Blog: Opinions
A cyber warning light. The canary in the mine
One of the most difficult challenges for any sector is trying to alert an audience without skills in ‘cyber’ to the presence of unusual activity that might suggest a hack or other security tampering.
What if we could alert a ship’s captain, an airplane pilot, car driver or machine operator that something might be up? A reason to be suspicious of their instruments or look more carefully at their controls?
Ships
A comparative might be the ECDIS (ships digital map) losing GPS and alarming, so the position fix could no longer be trusted. The captain is now more alert and cross checks using multiple systems, including radar and taking visual position fixes if near land.
Read up on the Royal Majesty incident – the crew failed to notice that the GPS antenna had failed, so the system switched from Satellite OnLine mode (SOL) to dead reckoning (‘DR’) mode. The DR indicator and related alarm were easily missed.
Various external visual cues caused the officers to believe that the ship was on course, when in fact it was some way off course and then ran aground. A trivial issue started a chain of events that could have been prevented with alerting, cyber or not.
‘Screen fixation’ is a very real problem in many industries, as systems have become digitised fast. It’s even more of a problem as younger generations enter industry, who have grown up with tablets, smartphones and other computers. Experienced ships captains will use all sources of information, including looking out of the window, yet they will often report that more junior officers implicitly trust the electronic charts over everything else.
One of the major problems I have had with raising cyber awareness in shipping is getting experienced captains to appreciate that hacking isn’t like the movies. Your ECDIS won’t pop up with a skull and crossbones. Your ship won’t steer itself automatically to the middle of the Atlantic and await a James Bond-style evil villain.
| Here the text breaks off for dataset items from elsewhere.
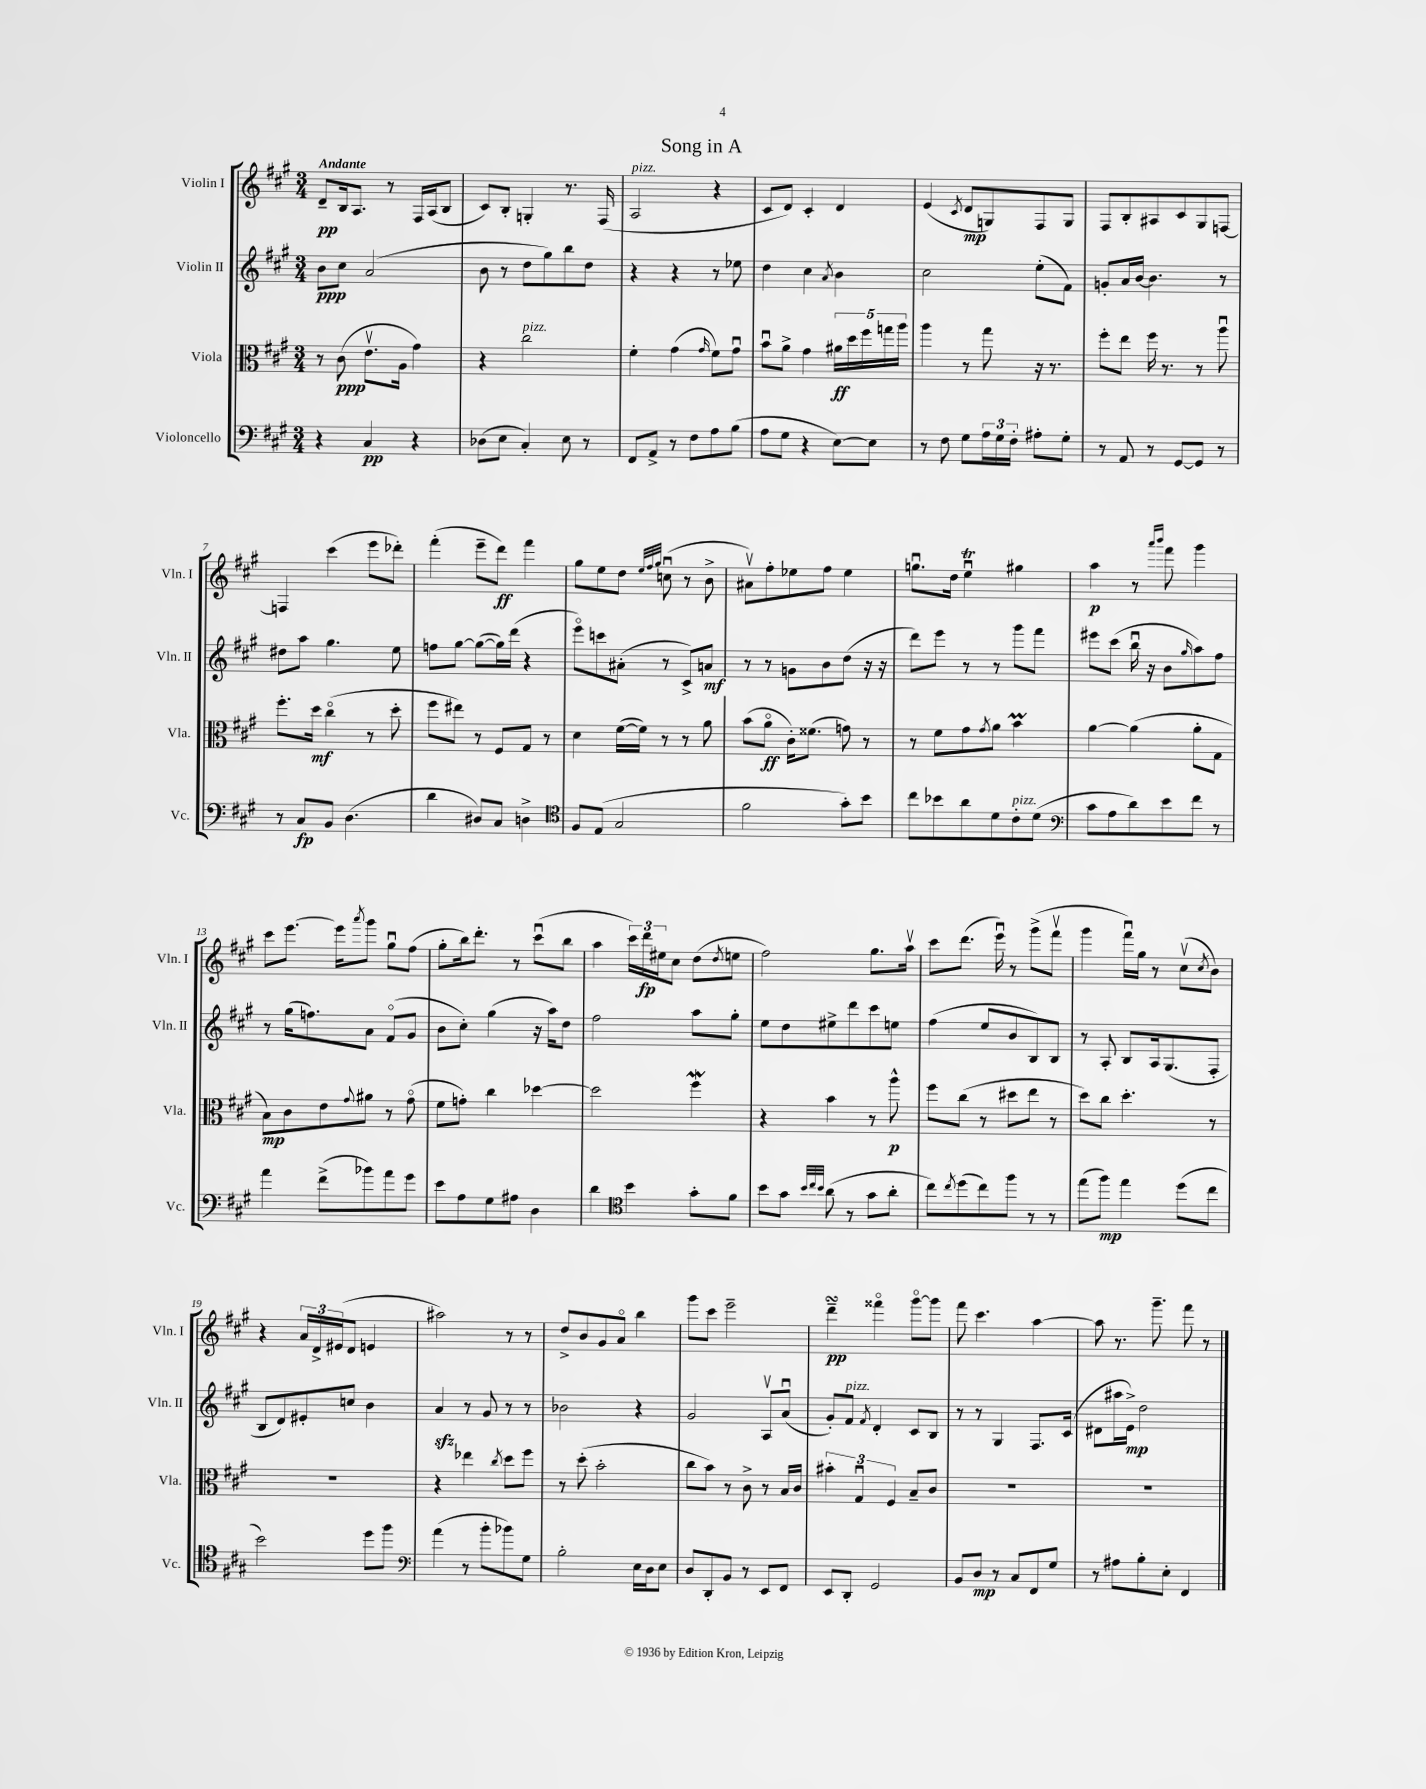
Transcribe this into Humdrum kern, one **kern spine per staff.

**kern	**kern	**kern	**kern
*staff4	*staff3	*staff2	*staff1
*clefF4	*clefC3	*clefG2	*clefG2
*k[f#c#g#]	*k[f#c#g#]	*k[f#c#g#]	*k[f#c#g#]
*M3/4	*M3/4	*M3/4	*M3/4
4r	8r	8b	8d~
.	(8c#	8cc#	16B
.	.	.	8.A
4C#	8.ev	(2a	.
.	.	.	8r
.	16A	.	.
4r	4g#)	.	16F#
.	.	.	(16A
.	.	.	8B
=	=	=	=
(8D-	4r	8b	8c#)
8E	.	8r	8B'
4C#')	2cc#	8dd	4G'
.	.	8gg#)	.
8E	.	8bb	8.r
8r	.	8dd	.
.	.	.	(16F#
=	=	=	=
8FF#	4f#'	4r	2A
8AA^	.	.	.
8r	(4g#	4r	.
8F#	.	.	.
.	16qqg#	.	.
8A	8f#)	8r	4r
(8B	8g#u	8ee-	.
=	=	=	=
8A	8bu	4dd	8c#
8G#	8a^	.	8d)
4r	4g#	4cc#	4c#'
.	.	8qa	.
[8E)	20a#	4b	4d
.	20dd	.	.
.	20ff#	.	.
8E]	.	.	.
.	20gg	.	.
.	20aa	.	.
=	=	=	=
8r	4aa	2cc#	(4e
8F#	.	.	.
.	.	.	8qc#
8G#	8r	.	8d
24A	8gg#	.	8G)
24G#	.	.	.
24F#'	.	.	.
8A#'	16r	(8ee'	8F#
.	8.r	.	.
8G#'	.	8f#)	8G
=	=	=	=
8r	8ff#'	8g'	8F#
8AA	8ee	16a	8B'
.	.	[16b	.
8r	16ff#	4.b]	8A#
.	8.r	.	.
[8GG#	.	.	8c#
8GG#]	8r	.	8G#
8r	8aau	8r	[8F
=	=	=	=
8r	8.ff#'	8dd#	4F]
8C#	.	8aa	.
.	16dd	.	.
8BB	(4cc#o	4.gg#	(4ccc#
(4.D	.	.	.
.	8r	.	8eee
.	8dd'	8ee	8ddd-')
=	=	=	=
4d	8ff#	8ff	(4fff#'
.	8ee#)	[8gg#	.
8D#)	8r	(8gg#_	8eee~
8C#	8F#	16gg#])	8ddd)
.	.	(16ddd	.
4D^	8G#	4r	4fff#
.	8r	.	.
=	=	=	=
*clefC4	*	*	*
8F#	4d	8eeeo)	8gg#
(8E	.	8ccc	8ee
2G#	([16f#	(8a#'	8dd
.	16f#])	.	.
.	.	.	32qqee
.	.	.	32qqff#
.	.	.	32qqgg#
.	8r	8r	(8ccu
.	8r	8c#^)	8r
.	8a	8a	8b^
=	=	=	=
2f#	(8b	8r	8a#v)
.	8ao	8r	8ff#'
.	16c#')	8g	8ee-
.	(8.f##	.	.
.	.	8b	8ff#
8g#')	8g)	(8dd	4ee-
8b	8r	16r	.
.	.	16r	.
=	=	=	=
8cc#	8r	8ddd)	8.ggu
8b-	8f#	8eee	.
.	.	.	16dd
8a	8g#	8r	4eeu
.	8qg#	.	.
8d	8a	8r	.
8c#'	4b	8ggg#	4gg#
(8d	.	8fff#	.
=	=	=	=
*clefF4	*	*	*
8c#	[4a	8eee#	4aa
8A	.	(8ccc#	.
8d)	(4a]	16bbu	8r
.	.	16r	.
.	.	.	16qqaaa
.	.	.	16qqbbb
8e	.	8b	8fff#
.	.	16qqgg#	.
8f#	8a'	8aa)	4ggg#
8r	8G#	8ff#	.
=	=	=	=
4a	8B)	8r	8ccc#
.	8c#	(16gg#	[8.eee
.	.	8.ff)	.
(8f#^	8e	.	.
.	.	.	16eee]
.	8qqg#	.	8qaaa
8b-)	8a#	8a	8ggg#
8a	8r	(8f#o	8gg#u
8g#	(8g#o	8g#	(8ff#
=	=	=	=
8e	8f#	8b	8gg#'
8A	8g')	8cc#')	16bb)
.	.	.	8.ddd'
8G#	4cc#	(4gg#	.
8A#	.	.	8r
4D	[4dd-	16r	(8ccc#u
.	.	16aa)	.
.	.	8dd	8bb
=	=	=	=
4d	2dd-]	2ff#	4aa
*clefC4	*	*	*
4b	.	.	24ccc#)
.	.	.	24ddd
.	.	.	24ee#
.	.	.	8cc#
8g#'	4ff#	8aa	(8dd
.	.	.	8qdd
8f#	.	8gg#'	8ee
=	=	=	=
8b	4r	8ee	2ff#)
8g#	.	8dd	.
32qqb	.	.	.
32qqcc#	.	.	.
32qqb	.	.	.
(8a	4b	8ee#^	.
8r	.	8ddd	.
8g#	8r	8ccc#	8.gg#
8a'	8aa^^	8ee	.
.	.	.	16aav
=	=	=	=
8cc#)	8ff#	(4ff#	8ccc#
8qcc#	.	.	.
(8dd	(8cc#	.	(8.ddd
8cc#)	8r	8ee	.
.	.	.	16eeeu)
8ff#	8dd#	8b	8r
8r	8ee	8B)	(8ggg#^
8r	8r	8B	8fff#v
=	=	=	=
(8ee	8dd)	8r	4ggg#
8ff#)	8cc#	8A'	.
4ee	4.dd'	8B	16fff#u)
.	.	.	16gg#
.	.	16A	8r
.	.	(8.G#	.
(8dd	.	.	(8cc#v
.	.	.	8qcc#
8cc#	8r	8F#'	8b)
=	=	=	=
2b)	2.r	8B	4r
.	.	8d)	.
.	.	8e#'	24a
.	.	.	24d^
.	.	.	(24e#
.	.	8cc	8d
8dd	.	4b	4e
8ff#	.	.	.
=	=	=	=
*clefF4	*	*	*
(4a	4r	4a	2aa#)
8r	4ee-	8r	.
8b'	.	8g#	.
.	8qcc#	.	.
8b-)	8dd	8r	8r
8G#	8ff#	8r	8r
=	=	=	=
2B'	8r	2b-	8dd^
.	(8dd'	.	8b
.	2b'	.	8g#
.	.	.	8ao
16E	.	4r	4bb
16D	.	.	.
8E	.	.	.
=	=	=	=
8D	8cc#	2g#	8ggg#
8DD'	8b)	.	8ccc#
8BB	8r	.	2eee~
8r	8c#^	.	.
8EE	8r	8Av	.
8FF#	16B	(8au	.
.	16c#	.	.
=	=	=	=
8EE	6b#'	8g#')	4ddd~
8DD'	.	8f#	.
.	6G#u	.	.
.	.	8qf#	.
2GG#	.	4d'	4fff##o
.	6F#	.	.
.	8B~	8c#	[8ggg#o
.	8c#	8B	8ggg#]
=	=	=	=
8BB	2.r	8r	8fff#
8D	.	8r	4.ccc#
8r	.	4G#	.
8C#	.	.	.
8FF#	.	8.F#	[4aa
8G#	.	.	.
.	.	(16c#	.
=	=	=	=
8r	2.r	8d#	8aa]
8A#	.	16aa#	8.r
.	.	16e^)	.
8B'	.	2dd	.
.	.	.	8.ggg#~
8E'	.	.	.
4FF#	.	.	8fff#
.	.	.	8r
==	==	==	==
*-	*-	*-	*-
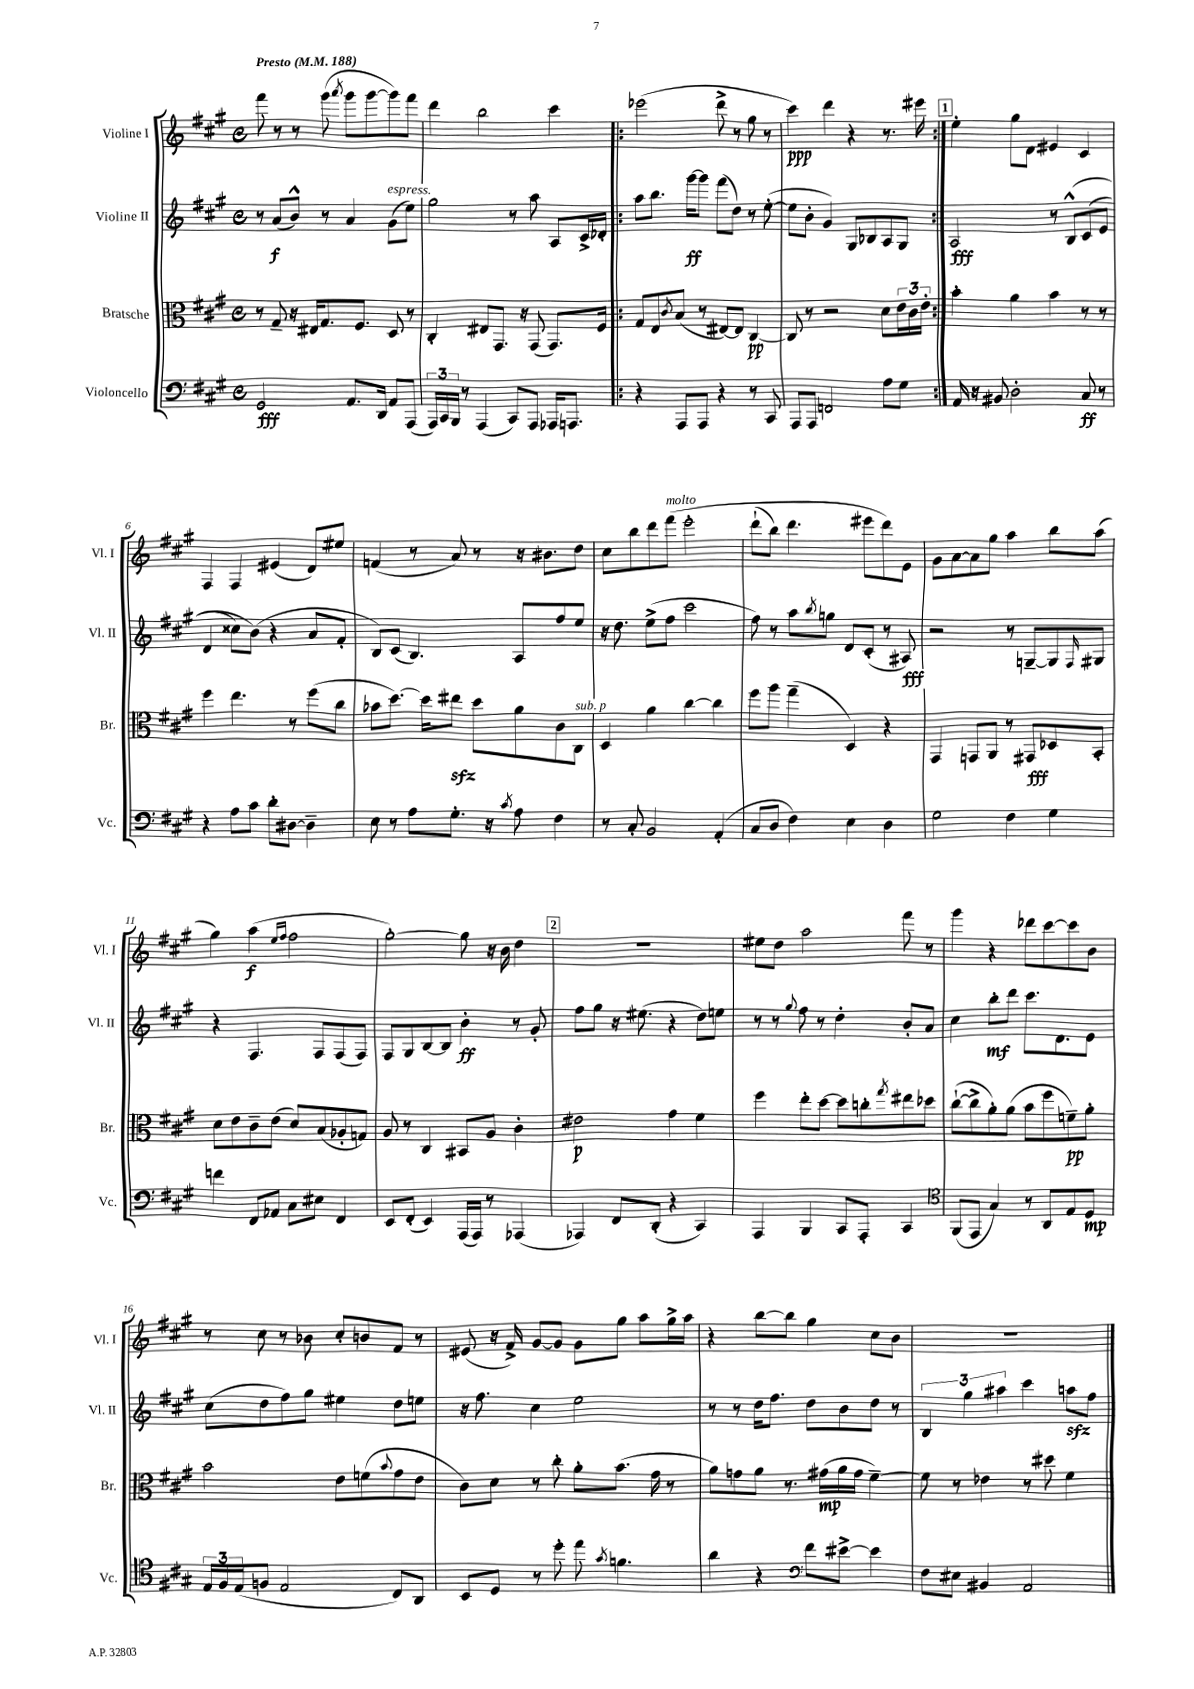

Genuinely targeted hacking is usually subtle, or happens at the worst possible moment, say when navigating a constricted shipping lane.
Having that early alert that something is up can improve the operators response.
Planes
As a pilot, I’ve experienced the same: usable cockpit moving maps were just emerging as I qualified. It’s very easy to lose classic navigation skills, overlooking radio navaids (VOR/NDB etc) in favour of the accuracy of a GPS moving map. That’s all fine until you forget to update the airspace database, the battery dies or it malfunctions / misreports position for whatever reason.
The same might be useful on aircraft: we don’t expect a commercial pilot to be cyber-skilled, but we may be able to raise their attention. Pilots are taught to continually scan their instruments and correlate position, yet we still become screen fixated and trust the digital systems. Tunnel vision and focus on a single problem have been contributory causes to many incidents.
Mis-diagnosis of issues can start a cascade that leads to disaster. The loss of Air France flight 447 is a salutary lesson: an iced up pitot led to misreading airspeed indications and started a chain of events that led to a crash.
Cars
Is there also a place for similar alerting in other connected industries and devices? I question whether there is a place in cars, though as autonomy increases, perhaps there is a case in future:
An autonomous vehicle is attacked. Its steering motors are tampered with, it crashes at speed. Is there a case for alerting the driver to take control, or at least hit an emergency stop button if there is no manual control option? The opening episode of the ‘Upload’ TV show on Amazon Prime shows a remarkably similar incident.
However, given that many drivers already ignore minor alerts from their vehicle, would they simply ignore yet another flashing light? Defer it for the next trip to the repair shop?
Yet, if there is a compromise, would the attacker simply deactivate the alerts? It’s worth considering Amazon’s Echo here – the microphone ‘mute’ button is one of the few hard-wired connections. All other controls are managed in software, yet Amazon decided that the mic mute was so important for privacy that it could not be trusted to software alone. We should learn from Amazon.
Having triggers available to raise operator awareness of inconsistencies in their instruments could be very valuable. It could also be very dangerous and cause the very fixation we are trying to avoid.
There remains the biggest challenge of all though: determining how to detect anomalies and only report those that are indicative of a cyber compromise.
Any system that misreports, or errs too far on the side of caution runs the risk of false positives. Crews and operators will quickly distrust or even ignore the alert, giving it little value.
Some errors will be simple to highlight: a position mismatch between systems, a variance between speeds, a data feed that has stopped or clearly anomalous traffic with known bad features, but most will be very hard to detect
What is an error that should be attributed to a cyber incident? What is just an error? What is normal? Vendors have spent years building intrusion detection systems for IT networks with varying success as the arms race with the attacker continues. To then create a template of ‘normal’ in a completely new environment such as ARINC 429 / AFDX / NMEA-0183 / CAN / serial etc is a giant leap.
Conclusion
Perhaps the first step is to start gathering data in an attempt to define ‘normal’ – by logging and analysing data for cyber incidents, we stand a chance of getting started. Right now, to my knowledge, this gathering of data is either non-existent or in its infancy in the automotive, aviation and shipping industries.
With all that said, the canary in the mine saved the lives of many miners, so it’s a goal worth pursuing.